For the first time Wolf et al (1990) injected naked DNA into the muscles of mice which led to expression of encoded marker protein. Thereafter, there has been a surge to use this approach to generate DNA vaccines against a variety of infectious diseases. Thus DNA vaccines are giving hope of a third vaccine evolution.
The first published report from India indicates modest success in the development of DNA vaccines against rabies and Japanese encephalitis virus (JEV) in experimental animals. The efficacy of DNA vaccine (G protein) against rabies is correlated to levels of neutralizing antibodies, whereas in the case of JEV envelop protein, cell mediated irnmunity appears to be the major mechanism of protection. There is great hope that DNA vaccines can protect against serious infectious diseases. Most likely it is to become a tool to benefit mankind in 21st century as such or in combination with recombinant/cell culture vaccines or as an adjunct to chemotherapy (Padmanaban, 1999).
In case of malaria, DNA vaccines have distinct advantage, where plasmid DNA encoding different antigens and prepared by the same genetic procedure can be mixed and administered A mixture of 4 plasmid DNA (pfCSP, pfSSP2, pfEXP-1 and pfLSA-1) has been injected into Rhesus monkeys and found to elicit multiple antigen specific cytotoxic T-lymphocytes (Padmanaban, 1999).

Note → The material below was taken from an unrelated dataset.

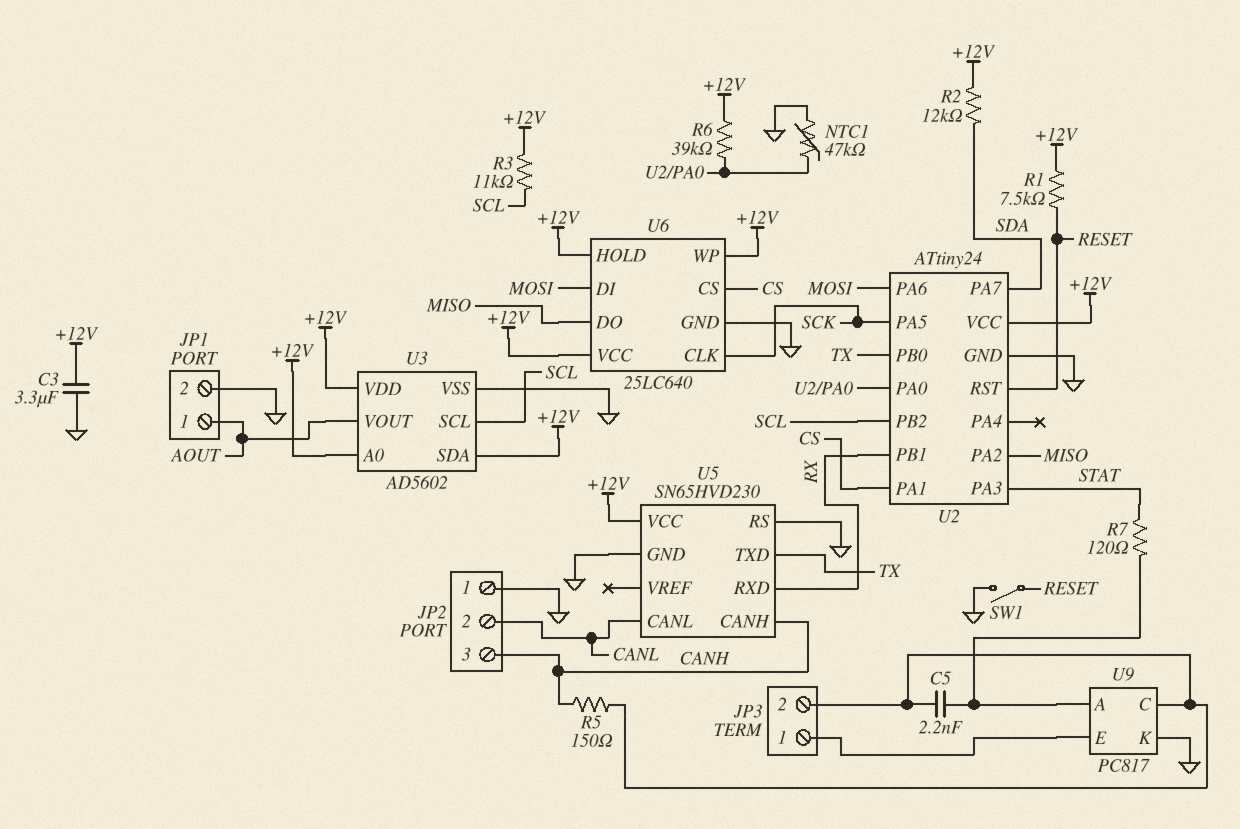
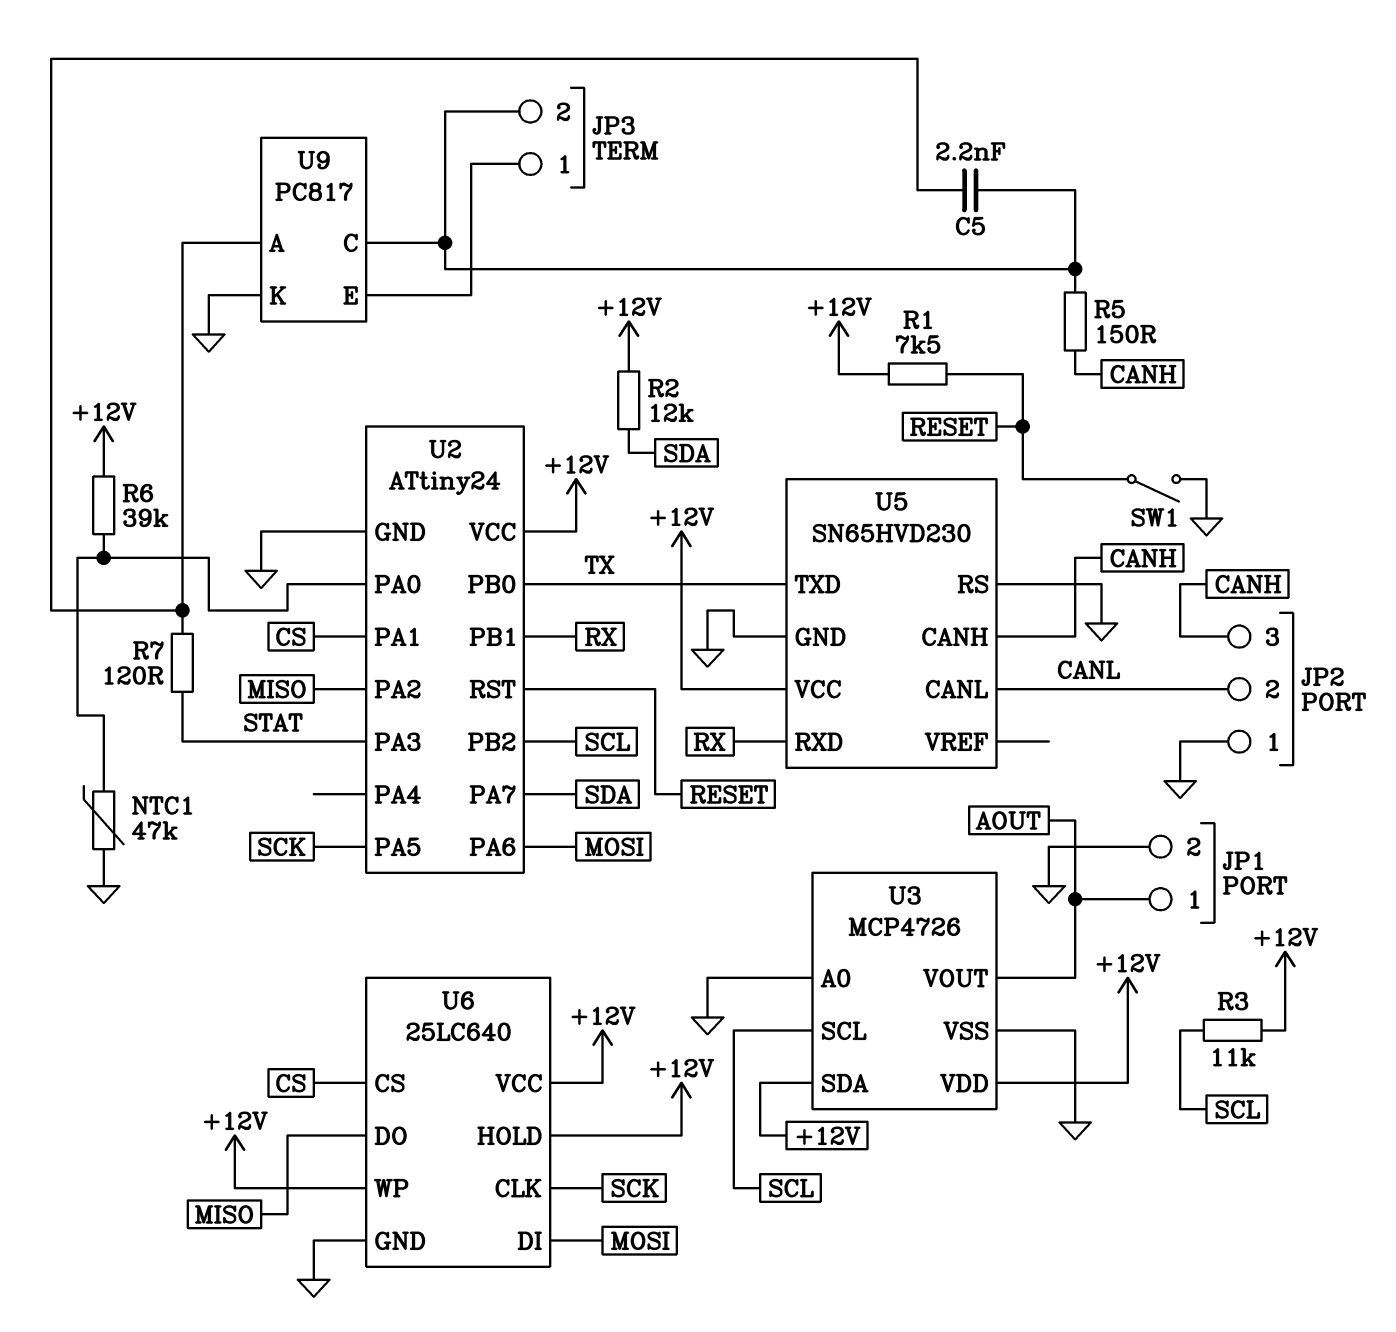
C3: 3.3uF (+12V, GND) -> none
U3: AD5602 -> MCP4726
U3 pin A0: +12V -> GND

Lowrie et at. (1999) have reported that a DNA vaccine coding for a mycobacterial heat sock protein of Mr65000 (Hsp 65) when administered in 4 doses to mice, 8 weeks after intravenous injection of virulent M. tuberculosis H37RV, leads to a dramatic decrease in number of live bacteria in spleen and lungs 2 months and 5 months after the first dose of DNA. Certain other mycobacterial antigens and BCG did not have this effect.